Saved entries:
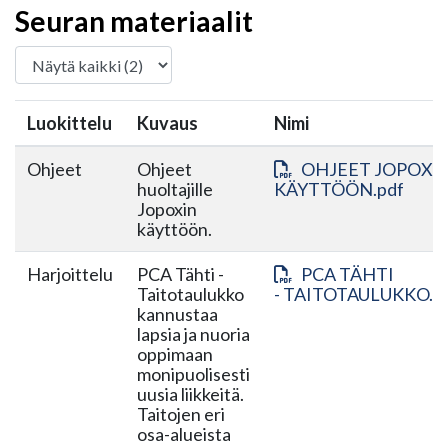
Seuran materiaalit
Luokittelu
Kuvaus
Nimi
Ohjeet
Ohjeet
OHJEET JOPOXI
huoltajille
KÄYTTÖÖN.pdf
Jopoxin
käyttöön.
Harjoittelu
PCA Tähti -
PCA TÄHTI
Taitotaulukko
- TAITOTAULUKKO.p
kannustaa
lapsia ja nuoria
oppimaan
monipuolisesti
uusia liikkeitä.
Taitojen eri
osa-alueista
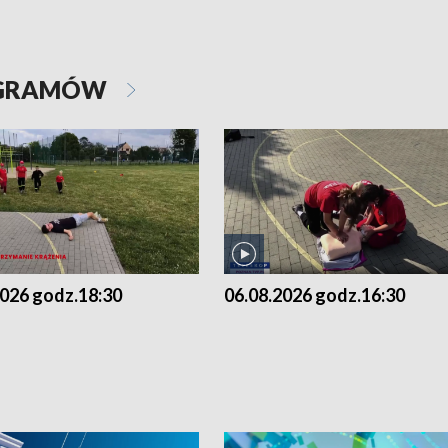
OGRAMÓW
2026 godz.18:30
06.08.2026 godz.16:30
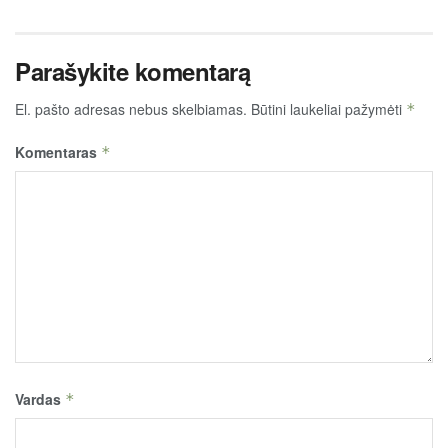
Parašykite komentarą
El. pašto adresas nebus skelbiamas.
Būtini laukeliai pažymėti
*
Komentaras
*
Vardas
*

▶ Work instructions:
The final stretch of the data, from the line with "2026 godz.18:30" through its last line, is to be retyped exactly; pictures are not part of the copy.

▶ Response to this task:
2026 godz.18:30
06.08.2026 godz.16:30
Parašykite komentarą
El. pašto adresas nebus skelbiamas.
Būtini laukeliai pažymėti
*
Komentaras
*
Vardas
*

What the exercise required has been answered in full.